Rewrite the listing below with every "series" changed to "group" and nothing else altered. Leave the pictures out of your version.

——————

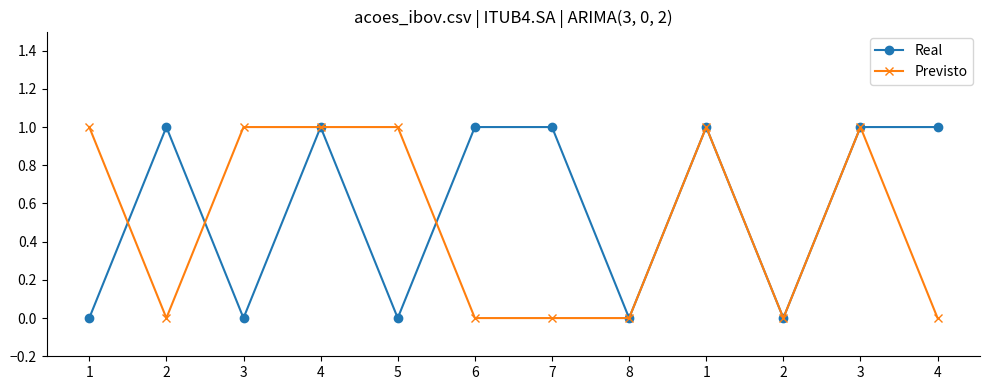

List the series in order of their overall mean, highest first.

Real, Previsto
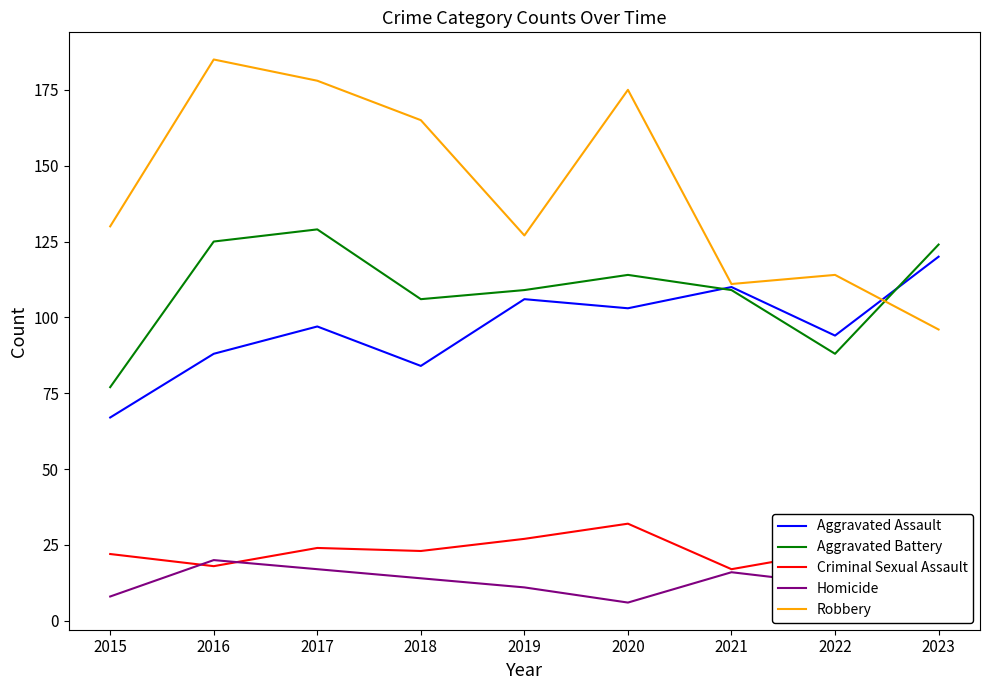

Which series has the largest total across all categories?

Robbery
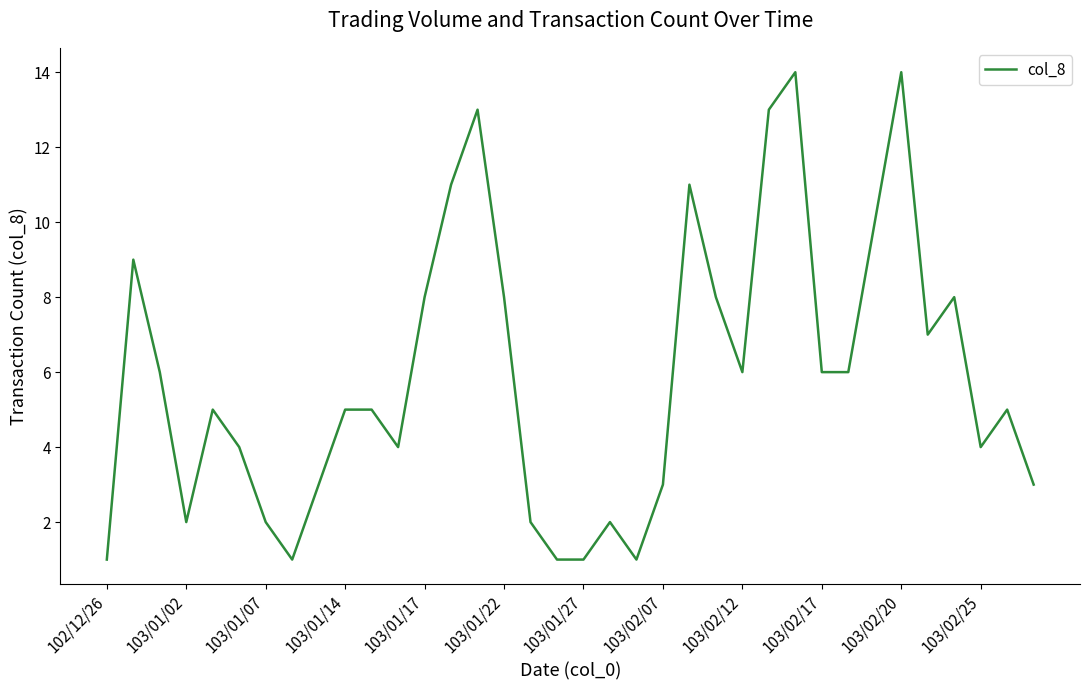

What is the difference between the maximum and minimum values?

13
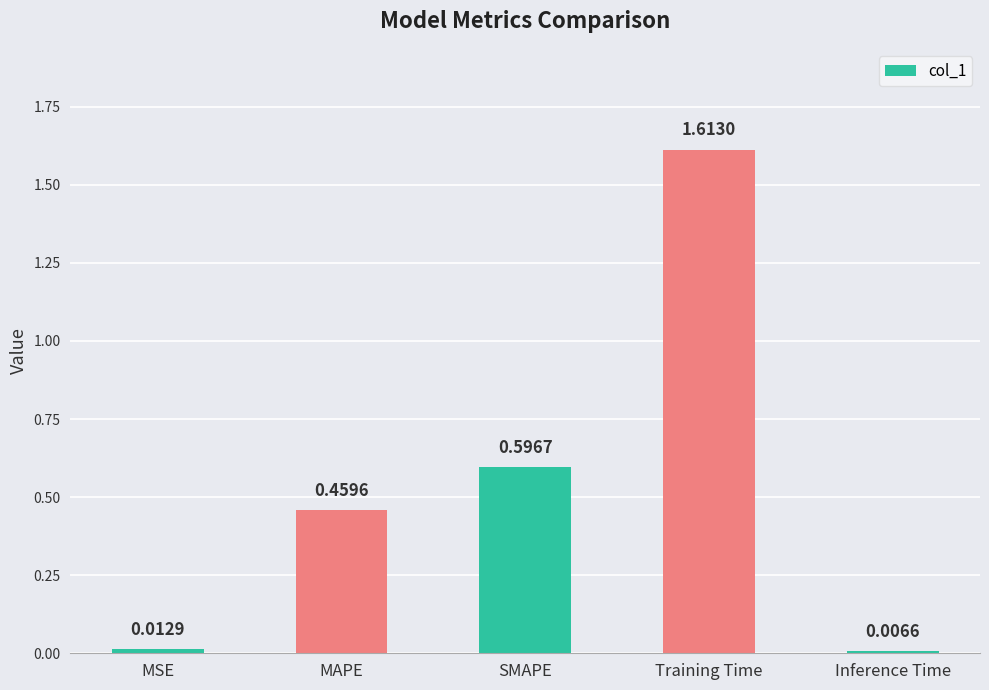

Which label corresponds to the smallest value in the chart?

Inference Time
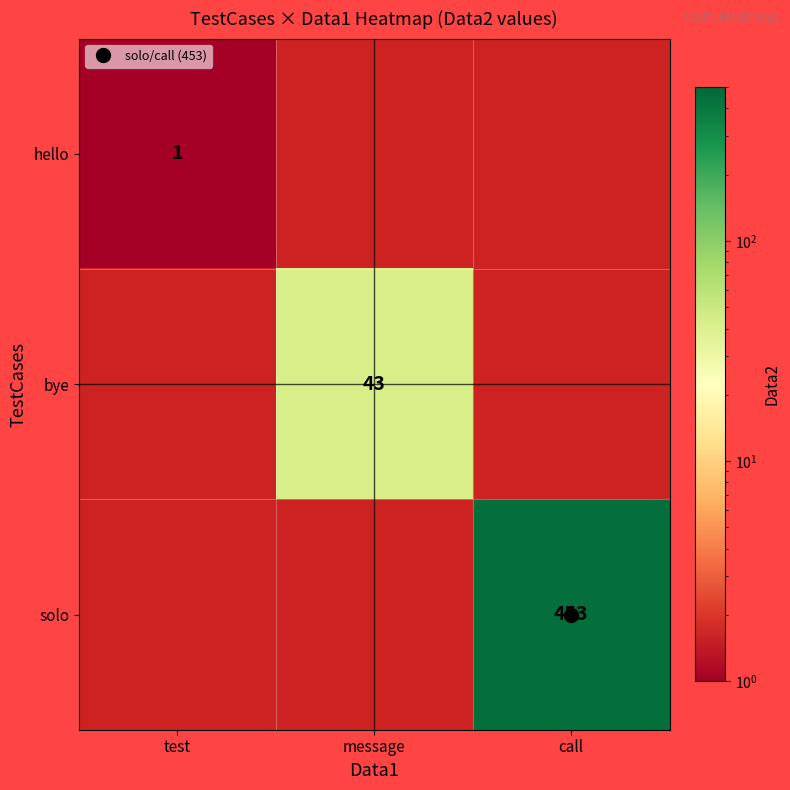

At which category does the chart reach its peak across all series?

call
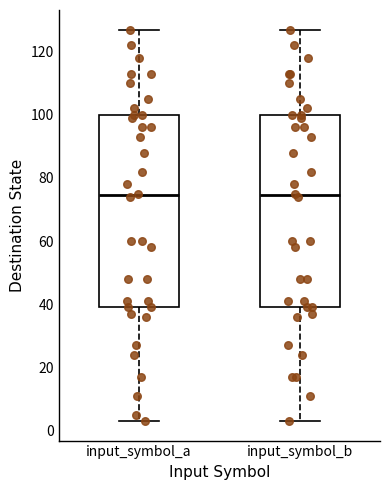

Reading left to right, transcribe this box plot: for each box, give where its median line is, the range the box spans, and where its two whiskers end, as read against the y-axis. The values are not printed on the chart, so give them approximately, as read against the axis.

input_symbol_a: median 74, box 40 to 100, whiskers 4 to 128
input_symbol_b: median 74, box 40 to 100, whiskers 4 to 128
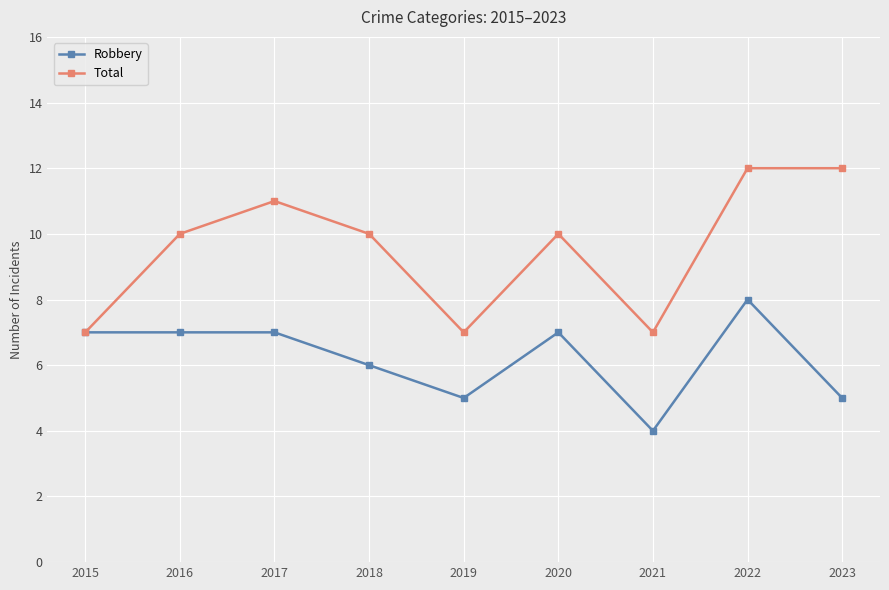

What is the average value of the Robbery series?

6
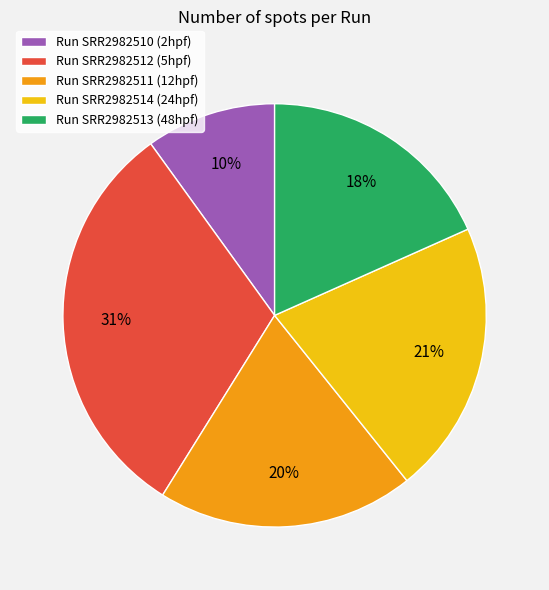

Which slice is the largest?

Run SRR2982512 (5hpf)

——————

- Written answer:
List the group in order of their overall mean, highest first.

Real, Previsto

Which group has the largest total across all categories?

Robbery

What is the difference between the maximum and minimum values?

13

Which label corresponds to the smallest value in the chart?

Inference Time

At which category does the chart reach its peak across all group?

call

Reading left to right, transcribe this box plot: for each box, give where its median line is, the range the box spans, and where its two whiskers end, as read against the y-axis. The values are not printed on the chart, so give them approximately, as read against the axis.

input_symbol_a: median 74, box 40 to 100, whiskers 4 to 128
input_symbol_b: median 74, box 40 to 100, whiskers 4 to 128

What is the average value of the Robbery group?

6

Which slice is the largest?

Run SRR2982512 (5hpf)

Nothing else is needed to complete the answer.